Ray Stanton, managing director of software and consulting services provider SCL, said that exploiting new mobile platforms to queue bust, accelerate sales, drive footfall and boost revenue is paramount for the retail environment.

 

“SCL predicts that mobile PoS [point-of-sale] could particularly benefit the sale of prepaid gift cards, which are all about convenience, visibility and customer access,” he said. “Recent industry figures reveal that gift card sales are booming, despite recession. Many High Street stores will be eager to build on this success by harnessing the latest mobile applications to create volume sales particularly during peak 'gifting' times.

 

He added that US retailers have been the first to free gift cards from the till or customer service desk, helped by the British specialist SCL, whose systems enable the sales of millions of gift cards annually.

 

Loyalty benefits and convenience

 

Renier Lemmens, PayPal Europe chief executive, preferred to focus on its potential to reach customers through a new sales channel. He said: "Mobile technology effectively puts a shopping mall in the consumer’s pocket – wherever they are, whatever they are doing.
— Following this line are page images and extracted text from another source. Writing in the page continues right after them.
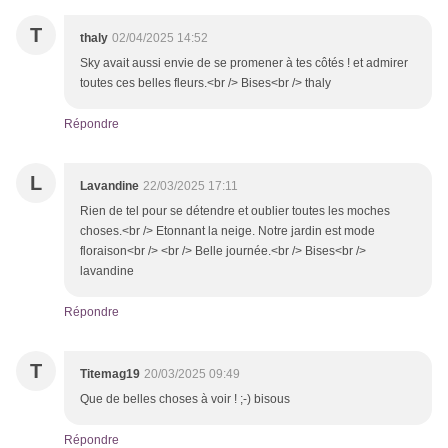
T
thaly
02/04/2025 14:52
Sky avait aussi envie de se promener à tes côtés ! et admirer
toutes ces belles fleurs.<br /> Bises<br /> thaly
Répondre
L
Lavandine
22/03/2025 17:11
Rien de tel pour se détendre et oublier toutes les moches
choses.<br /> Etonnant la neige. Notre jardin est mode
floraison<br /> <br /> Belle journée.<br /> Bises<br />
lavandine
Répondre
T
Titemag19
20/03/2025 09:49
Que de belles choses à voir ! ;-) bisous
Répondre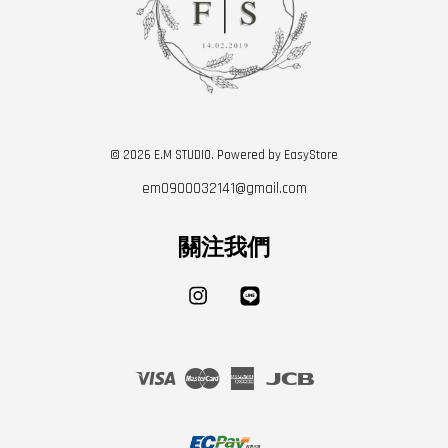
© 2026 E.M STUDIO. Powered by
EasyStore
em0900032141@gmail.com
關注我們
Instagram
Line
Visa
Master
American
JCB
Express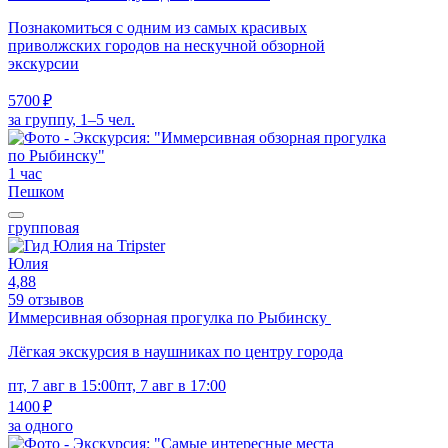
Познакомиться с одним из самых красивых
приволжских городов на нескучной обзорной
экскурсии
5700 ₽
за группу, 1–5 чел.
1 час
Пешком
групповая
Юлия
4,88
59 отзывов
Иммерсивная обзорная прогулка по Рыбинску
Лёгкая экскурсия в наушниках по центру города
пт, 7 авг в 15:00
пт, 7 авг в 17:00
1400 ₽
за одного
The boundary between offline and online will blur forever – and the distinction becomes less relevant with each month that passes.”

 

Lemmens added: “If the mall is in your pocket – your bank better be there too. Providing seamless and secure payment experiences goes hand in hand with the future retailing model. That’s what we are focusing on: a convenient and secure digital wallet that is with the consumer anywhere, anytime, and in any way that they wish to access it."

 

Stefan Schmidt, hybris director of product strategy advised Retail Technology readers to get their multichannel strategy right. “Mobile is a hot topic, but it needs to be approached with a clear plan that fits with your overall multichannel strategy,” he said. “Any mistakes made with your mobile channel will cast a harsh light on your ability to support more than one channel. Blurring the lines between channels in your organisation must be your top priority.”

 

Evolving multichannel strategy

 

But Schmidt warned that mobile is not the endgame; it is the start. “Three channels traditionally exist in retail – bricks and mortar, direct and catalogue and each has different customer touchpoints i.e. in bricks and mortar, the sales assistant or in direct, the phone,” he explained. “Currently mobile is a touchpoint for the online channel, but just around the corner is Facebook & Twitter, closely followed by PoS, interactive mirrors, electronic shelf labels, cars, machinery and so on, all powered by the internet.”

 

But for those looking to succeed with mobile, Schmidt concluded: “Don’t build more silos. You can’t create online as a separate unit within the retail organisation. It doesn’t work and it alienates customers. It must link with all your other channels.”